Quoted passage:
********

There's a troubling pattern emerging across how we evaluate major projects in this country: we've built a system that penalizes delay and rewards momentum, regardless of what's being rushed through.
Look at the infrastructure decisions happening right now. Massive mergers get expedited approvals. Data center buildouts race ahead before affected communities even understand what's coming. Aid funding gets reallocated based on quarterly metrics rather than sustained effectiveness. The common thread isn't about partisan politics or ideology. It's about incentive structures that favor moving fast over getting it right.
This matters because infrastructure shapes lives for decades. A power grid merger, a new data center complex, or a hospital closure aren't reversible mistakes. Yet our decision-making frameworks treat them like quarterly earnings reports: show progress, move forward, optimize later.
Consider who benefits from this speed-first approach. Project developers benefit from shortened environmental reviews. Tech companies benefit from building data centers before local resistance organizes. Regulators benefit from approving projects quickly, which looks like competence and efficiency in their performance reviews. Shareholders benefit from rapid deployment and asset consolidation.

********

Given entries:
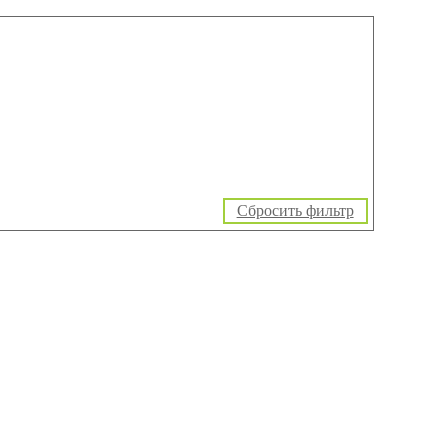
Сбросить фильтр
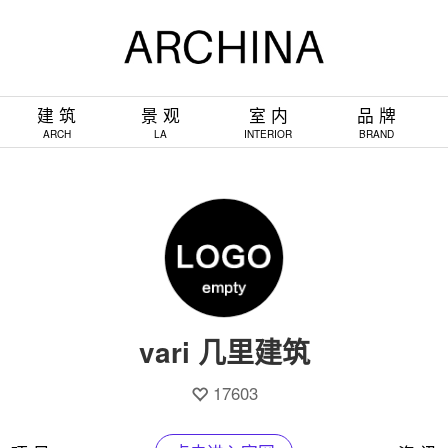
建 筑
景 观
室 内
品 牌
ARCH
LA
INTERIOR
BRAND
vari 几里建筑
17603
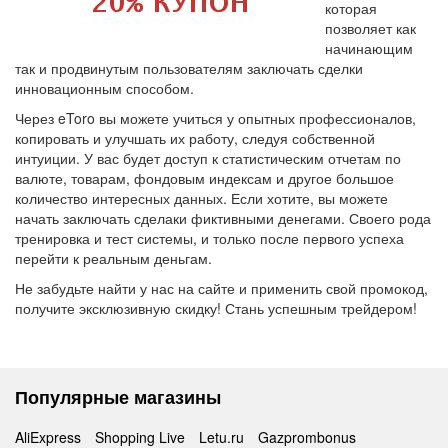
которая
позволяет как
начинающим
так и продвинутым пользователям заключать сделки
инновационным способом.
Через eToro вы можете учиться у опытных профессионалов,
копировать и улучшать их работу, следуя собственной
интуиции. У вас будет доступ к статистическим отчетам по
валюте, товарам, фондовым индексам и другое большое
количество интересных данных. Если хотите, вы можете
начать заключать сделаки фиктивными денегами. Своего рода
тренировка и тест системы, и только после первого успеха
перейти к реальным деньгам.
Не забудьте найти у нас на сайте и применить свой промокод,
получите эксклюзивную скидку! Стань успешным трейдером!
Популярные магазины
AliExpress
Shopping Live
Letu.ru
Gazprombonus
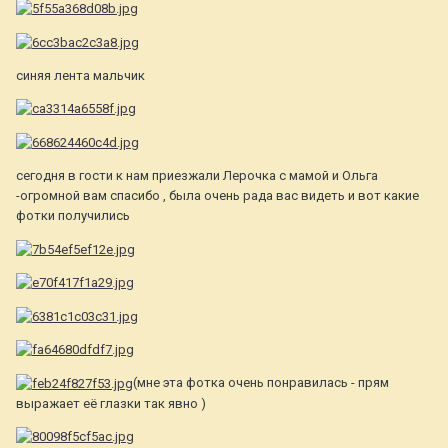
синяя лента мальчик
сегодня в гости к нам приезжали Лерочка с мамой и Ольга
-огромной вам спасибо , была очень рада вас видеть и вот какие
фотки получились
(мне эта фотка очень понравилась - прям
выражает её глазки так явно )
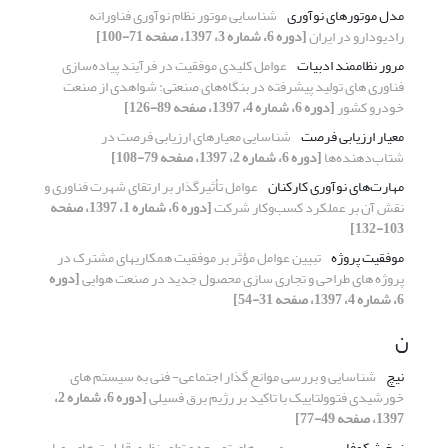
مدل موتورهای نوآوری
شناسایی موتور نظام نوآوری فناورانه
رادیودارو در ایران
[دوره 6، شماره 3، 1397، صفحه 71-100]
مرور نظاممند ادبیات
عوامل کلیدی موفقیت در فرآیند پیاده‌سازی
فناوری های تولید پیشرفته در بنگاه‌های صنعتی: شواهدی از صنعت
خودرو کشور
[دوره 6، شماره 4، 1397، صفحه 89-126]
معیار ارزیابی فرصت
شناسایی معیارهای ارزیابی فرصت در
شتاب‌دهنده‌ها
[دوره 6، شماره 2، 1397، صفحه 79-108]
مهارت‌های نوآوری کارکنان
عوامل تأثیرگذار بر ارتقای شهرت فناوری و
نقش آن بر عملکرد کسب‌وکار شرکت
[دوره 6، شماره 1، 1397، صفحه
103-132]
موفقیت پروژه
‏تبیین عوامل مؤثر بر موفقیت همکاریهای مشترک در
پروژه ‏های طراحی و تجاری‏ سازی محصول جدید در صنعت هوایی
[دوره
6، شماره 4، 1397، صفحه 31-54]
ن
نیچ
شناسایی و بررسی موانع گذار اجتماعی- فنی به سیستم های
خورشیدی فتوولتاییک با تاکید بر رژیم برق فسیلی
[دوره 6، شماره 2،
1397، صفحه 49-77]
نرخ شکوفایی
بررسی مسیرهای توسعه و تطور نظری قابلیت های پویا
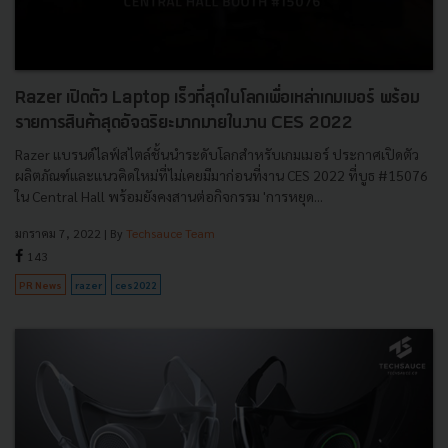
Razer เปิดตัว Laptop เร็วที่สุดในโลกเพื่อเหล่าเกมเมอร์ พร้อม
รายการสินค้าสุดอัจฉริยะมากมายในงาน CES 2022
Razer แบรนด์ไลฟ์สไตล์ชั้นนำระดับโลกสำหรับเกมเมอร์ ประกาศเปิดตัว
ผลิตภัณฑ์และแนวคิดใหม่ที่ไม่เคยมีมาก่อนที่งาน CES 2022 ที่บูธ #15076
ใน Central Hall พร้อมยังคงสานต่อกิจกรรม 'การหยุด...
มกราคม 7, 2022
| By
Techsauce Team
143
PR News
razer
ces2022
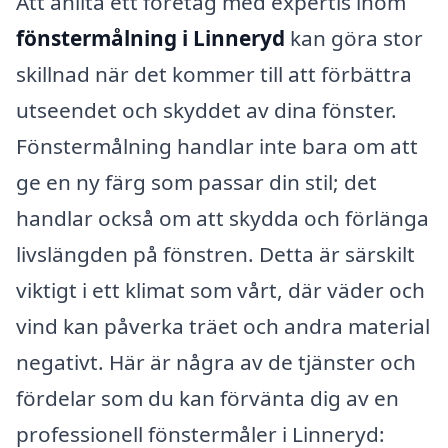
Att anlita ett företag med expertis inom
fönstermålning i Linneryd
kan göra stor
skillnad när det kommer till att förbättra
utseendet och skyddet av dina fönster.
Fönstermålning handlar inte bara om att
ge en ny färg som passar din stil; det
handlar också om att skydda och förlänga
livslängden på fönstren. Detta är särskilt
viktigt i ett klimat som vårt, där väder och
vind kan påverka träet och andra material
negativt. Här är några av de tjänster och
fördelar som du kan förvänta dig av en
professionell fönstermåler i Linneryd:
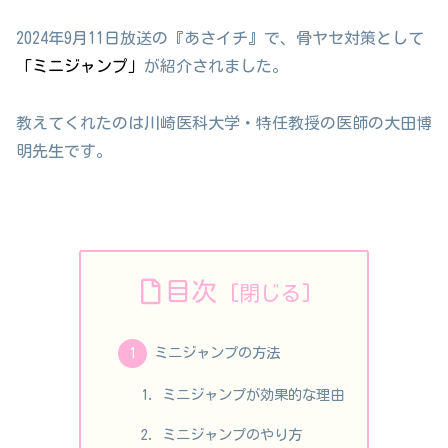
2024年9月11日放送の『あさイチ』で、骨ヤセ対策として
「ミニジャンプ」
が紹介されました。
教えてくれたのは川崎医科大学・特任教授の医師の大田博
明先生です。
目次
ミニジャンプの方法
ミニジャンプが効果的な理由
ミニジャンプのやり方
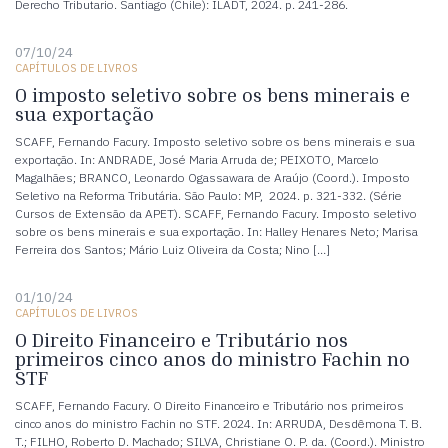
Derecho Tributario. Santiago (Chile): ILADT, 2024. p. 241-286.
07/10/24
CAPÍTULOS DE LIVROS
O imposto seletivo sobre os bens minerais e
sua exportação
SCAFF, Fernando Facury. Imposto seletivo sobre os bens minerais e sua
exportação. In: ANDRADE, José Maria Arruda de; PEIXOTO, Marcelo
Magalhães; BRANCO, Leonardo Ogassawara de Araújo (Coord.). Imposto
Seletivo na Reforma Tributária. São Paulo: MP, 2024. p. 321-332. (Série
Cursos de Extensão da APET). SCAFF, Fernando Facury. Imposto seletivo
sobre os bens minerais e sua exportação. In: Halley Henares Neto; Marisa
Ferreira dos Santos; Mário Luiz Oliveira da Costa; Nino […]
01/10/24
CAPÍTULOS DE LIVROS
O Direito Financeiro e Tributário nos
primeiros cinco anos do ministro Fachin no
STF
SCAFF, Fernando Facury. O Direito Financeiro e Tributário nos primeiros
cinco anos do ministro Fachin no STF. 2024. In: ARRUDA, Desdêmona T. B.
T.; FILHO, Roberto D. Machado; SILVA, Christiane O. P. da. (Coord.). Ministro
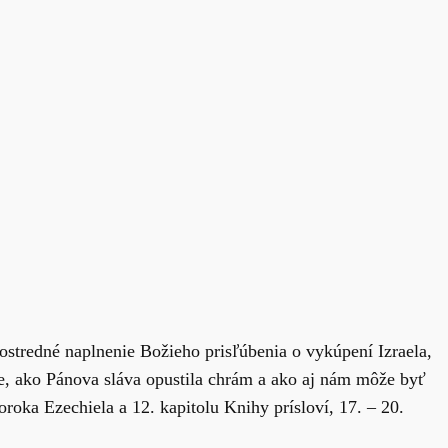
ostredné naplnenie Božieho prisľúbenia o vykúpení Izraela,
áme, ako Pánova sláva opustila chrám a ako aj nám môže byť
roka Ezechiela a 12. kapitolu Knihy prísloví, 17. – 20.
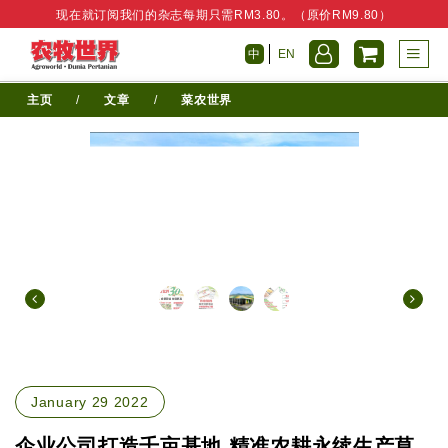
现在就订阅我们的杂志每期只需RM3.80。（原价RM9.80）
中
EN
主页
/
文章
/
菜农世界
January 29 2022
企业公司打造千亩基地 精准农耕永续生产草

********

Can you reproduce the commentary on speed-first infrastructure decisions above, word for word from start to finish?

Solution to this exercise:
There's a troubling pattern emerging across how we evaluate major projects in this country: we've built a system that penalizes delay and rewards momentum, regardless of what's being rushed through.
Look at the infrastructure decisions happening right now. Massive mergers get expedited approvals. Data center buildouts race ahead before affected communities even understand what's coming. Aid funding gets reallocated based on quarterly metrics rather than sustained effectiveness. The common thread isn't about partisan politics or ideology. It's about incentive structures that favor moving fast over getting it right.
This matters because infrastructure shapes lives for decades. A power grid merger, a new data center complex, or a hospital closure aren't reversible mistakes. Yet our decision-making frameworks treat them like quarterly earnings reports: show progress, move forward, optimize later.
Consider who benefits from this speed-first approach. Project developers benefit from shortened environmental reviews. Tech companies benefit from building data centers before local resistance organizes. Regulators benefit from approving projects quickly, which looks like competence and efficiency in their performance reviews. Shareholders benefit from rapid deployment and asset consolidation.